Given the disproportionate use of Medicaid as a funding source for long-term care, the New York State Department of Health’s Office of Health Insurance Programs was looking for potential policy improvements to better target Medicaid spending and services. In addition, many states are looking for ways to reduce asset transfers as a means for reducing long-term care costs. Under this grant, New York State Health Policy Research Center at the Rockefeller Institute of Government (Rockefeller) undertook two studies. The first study compared New York State to other states on a range of long-term care issues. The second study reviewed the prevalence of denials for Medicaid-funded nursing home care and found wide variation in reported denial rates across the State’s counties.

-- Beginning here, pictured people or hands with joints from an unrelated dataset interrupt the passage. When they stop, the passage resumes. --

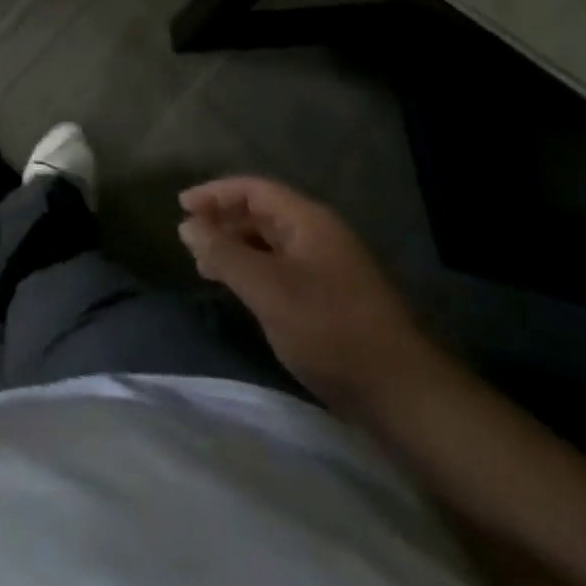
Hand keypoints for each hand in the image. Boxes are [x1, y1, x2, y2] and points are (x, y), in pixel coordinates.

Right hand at [178, 177, 436, 413]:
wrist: (404, 395)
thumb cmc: (330, 330)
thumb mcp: (267, 288)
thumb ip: (223, 253)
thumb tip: (187, 225)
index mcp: (309, 221)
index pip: (253, 189)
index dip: (214, 193)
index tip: (181, 207)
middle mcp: (320, 236)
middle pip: (262, 213)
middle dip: (223, 222)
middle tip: (189, 241)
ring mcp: (329, 268)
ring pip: (270, 243)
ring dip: (236, 248)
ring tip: (206, 268)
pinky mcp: (332, 300)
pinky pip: (282, 269)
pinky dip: (254, 271)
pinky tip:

Both reports resulted in widespread press coverage across the State.

This project was part of a larger NYSHealth authorization that funded a series of quick-strike analyses to help the New York State Department of Health’s (NYSDOH’s) Office of Health Insurance Programs find ways to streamline and expand its public health insurance programs.

Read an NYSHealth special report that contains a summary of findings from this authorization.

Read Medicaid and Long-Term Care: New York Compared to 18 Other States, a Rockefeller-produced report about how New York compares with other states on a range of long-term care issues, such as demographics, spending, and quality.

Read Assessing Asset Transfer for Medicaid Eligibility in New York State, a Rockefeller-produced report about the incidence of asset transfers for Medicaid-funded long-term care.

Read additional analyses NYSHealth funded Rockefeller to conduct based on its findings on rates of asset transfers.

One important lesson emerged from this project regarding data extractions. Although the data necessary for this project were collected for administrative purposes, they were difficult to use for research. One way to address this shortcoming is to fund upfront work to see if the desired analysis is possible and whether the limitations present too much of a barrier to make a larger study worthwhile. Read about how this issue has come up on another NYSHealth grant to date.

Outcomes and Lessons Learned

  • Assisted NYSHealth in selecting priority research areas and identifying grantees to fill these research needs of: collapsing Medicaid eligibility categories; simplifying the eligibility process for the Medicaid Excess Income program; identifying possible reforms for the State’s reimbursement policies for various health care services; and understanding the prevalence of asset transfers occurring under the Medicaid-funded nursing home care program.
  • Developed a comparative database and descriptive report on how New York State compares with other states on a range of long-term care issues.
  • Produced a report on the prevalence of asset transfers within the Medicaid -funded long-term care program.
  • Examined the operations, strengths, shortcomings, and research priorities of other health policy centers in the United States to determine how a state health policy research organization might be structured in New York.